_EXERCISE DESCRIPTION_
From first line to last, write out the data precisely as shown.

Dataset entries
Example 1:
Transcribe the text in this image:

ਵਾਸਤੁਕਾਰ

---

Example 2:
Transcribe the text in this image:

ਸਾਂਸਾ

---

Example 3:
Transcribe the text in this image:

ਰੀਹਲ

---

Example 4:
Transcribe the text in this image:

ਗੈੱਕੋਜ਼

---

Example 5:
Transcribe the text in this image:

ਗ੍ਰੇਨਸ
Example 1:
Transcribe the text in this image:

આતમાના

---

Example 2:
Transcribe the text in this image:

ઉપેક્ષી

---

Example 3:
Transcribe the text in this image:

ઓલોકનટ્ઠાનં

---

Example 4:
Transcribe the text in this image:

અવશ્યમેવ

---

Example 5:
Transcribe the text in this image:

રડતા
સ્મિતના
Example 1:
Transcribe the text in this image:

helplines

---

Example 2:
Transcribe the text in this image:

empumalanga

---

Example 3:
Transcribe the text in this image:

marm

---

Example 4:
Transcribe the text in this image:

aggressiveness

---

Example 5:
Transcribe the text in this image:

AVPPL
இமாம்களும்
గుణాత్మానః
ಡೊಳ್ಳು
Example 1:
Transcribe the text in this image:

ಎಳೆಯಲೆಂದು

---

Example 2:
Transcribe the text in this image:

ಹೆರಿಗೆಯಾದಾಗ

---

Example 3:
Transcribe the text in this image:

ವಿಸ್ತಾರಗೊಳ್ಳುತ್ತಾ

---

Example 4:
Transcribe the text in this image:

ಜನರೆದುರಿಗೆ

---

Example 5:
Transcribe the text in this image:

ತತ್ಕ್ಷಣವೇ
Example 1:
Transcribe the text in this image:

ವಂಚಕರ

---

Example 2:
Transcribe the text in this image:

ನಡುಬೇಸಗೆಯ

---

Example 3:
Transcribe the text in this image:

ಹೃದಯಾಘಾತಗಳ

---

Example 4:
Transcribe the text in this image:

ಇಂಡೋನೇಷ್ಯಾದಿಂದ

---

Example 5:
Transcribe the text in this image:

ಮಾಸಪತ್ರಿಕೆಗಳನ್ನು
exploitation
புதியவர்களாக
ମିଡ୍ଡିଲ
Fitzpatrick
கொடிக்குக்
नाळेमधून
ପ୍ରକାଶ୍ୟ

_ANSWER FOR THIS EXERCISE_
Example 1:
Transcribe the text in this image:

ਵਾਸਤੁਕਾਰ

---

Example 2:
Transcribe the text in this image:

ਸਾਂਸਾ

---

Example 3:
Transcribe the text in this image:

ਰੀਹਲ

---

Example 4:
Transcribe the text in this image:

ਗੈੱਕੋਜ਼

---

Example 5:
Transcribe the text in this image:

ਗ੍ਰੇਨਸ
Example 1:
Transcribe the text in this image:

આતમાના

---

Example 2:
Transcribe the text in this image:

ઉપેક્ષી

---

Example 3:
Transcribe the text in this image:

ઓલોકનટ્ઠાનં

---

Example 4:
Transcribe the text in this image:

અવશ્યમેવ

---

Example 5:
Transcribe the text in this image:

રડતા
સ્મિતના
Example 1:
Transcribe the text in this image:

helplines

---

Example 2:
Transcribe the text in this image:

empumalanga

---

Example 3:
Transcribe the text in this image:

marm

---

Example 4:
Transcribe the text in this image:

aggressiveness

---

Example 5:
Transcribe the text in this image:

AVPPL
இமாம்களும்
గుణాత్మానః
ಡೊಳ್ಳು
Example 1:
Transcribe the text in this image:

ಎಳೆಯಲೆಂದು

---

Example 2:
Transcribe the text in this image:

ಹೆರಿಗೆಯಾದಾಗ

---

Example 3:
Transcribe the text in this image:

ವಿಸ್ತಾರಗೊಳ್ಳುತ್ತಾ

---

Example 4:
Transcribe the text in this image:

ಜನರೆದುರಿಗೆ

---

Example 5:
Transcribe the text in this image:

ತತ್ಕ್ಷಣವೇ
Example 1:
Transcribe the text in this image:

ವಂಚಕರ

---

Example 2:
Transcribe the text in this image:

ನಡುಬೇಸಗೆಯ

---

Example 3:
Transcribe the text in this image:

ಹೃದಯಾಘಾತಗಳ

---

Example 4:
Transcribe the text in this image:

ಇಂಡೋನೇಷ್ಯಾದಿಂದ

---

Example 5:
Transcribe the text in this image:

ಮಾಸಪತ್ರಿಕೆಗಳನ್ನು
exploitation
புதியவர்களாக
ମିଡ୍ଡିଲ
Fitzpatrick
கொடிக்குக்
नाळेमधून
ପ୍ରକାଶ୍ୟ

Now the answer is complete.